27 dezembro 2024

disforia e avatar

"A mitologia irrealista que sempre tem alimentado as representações identitárias nacionais, celeremente se transferiu para outros horizontes externos, embora mais próximos. A nossa integração europeia foi feita soba mesma fantasia de excecionalidade, antes associada aos sonhos imperiais, revestindo agora a camisola do "bom aluno" europeu. O nosso "europeísmo" revelou um excesso de paixão e um défice de reflexão estratégica. Quisemos fazer parte do "pelotão da frente" do euro, sem discutir as regras do jogo.
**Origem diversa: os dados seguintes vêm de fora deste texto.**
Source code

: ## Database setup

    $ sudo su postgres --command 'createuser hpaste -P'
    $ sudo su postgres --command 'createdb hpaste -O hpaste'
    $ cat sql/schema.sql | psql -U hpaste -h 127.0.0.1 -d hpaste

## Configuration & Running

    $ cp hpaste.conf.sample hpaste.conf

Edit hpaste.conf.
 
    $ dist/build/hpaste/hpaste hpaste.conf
E aqui nos encontramos, talvez no período mais crítico desde o Ultimato britânico (1890), em estado de permanentes espera e expectativa. Continuando sem incluir organicamente o nosso território como parte essencial dessa liberdade mínima, sem a qual um povo perde o direito a existir como realidade histórica.
Essa disforia nacional, em que a própria noção de identidade se dispersa para um exterior distante, agravou-se com a passagem hodierna a um processo de auto-identificação alucinadamente simbólico. A actual elite considera-se hoje forte por ter representantes em lugares chave das Nações Unidas ou da União Europeia, mas perante o perigo de uma guerra que poderá destruir existencialmentne o país, limita-se a seguir aquilo que as ordens alheias ditam, sem um pingo de hesitação e ainda menos de reflexão.
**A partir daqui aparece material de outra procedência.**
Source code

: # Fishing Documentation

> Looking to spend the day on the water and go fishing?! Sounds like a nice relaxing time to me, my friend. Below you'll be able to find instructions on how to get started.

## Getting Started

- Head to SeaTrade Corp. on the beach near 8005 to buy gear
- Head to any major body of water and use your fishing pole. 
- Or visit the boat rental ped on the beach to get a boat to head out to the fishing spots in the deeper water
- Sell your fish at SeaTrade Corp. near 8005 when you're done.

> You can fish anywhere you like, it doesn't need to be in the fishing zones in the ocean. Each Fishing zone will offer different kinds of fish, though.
No passado, a nossa disporia era física e real. Durante mais de meio milénio lutámos por uma dimensão imperial, enfraquecendo, por vezes, a retaguarda. Hoje, a nossa disforia é da ordem da febre digital. Portugal transformou-se num avatar, que oferece descuidadamente o seu corpo físico às balas, ao serviço do crepuscular império dos outros."
Viriato Soromenho-Marques, in jornal de Letras nº 1414, Dezembro 2024.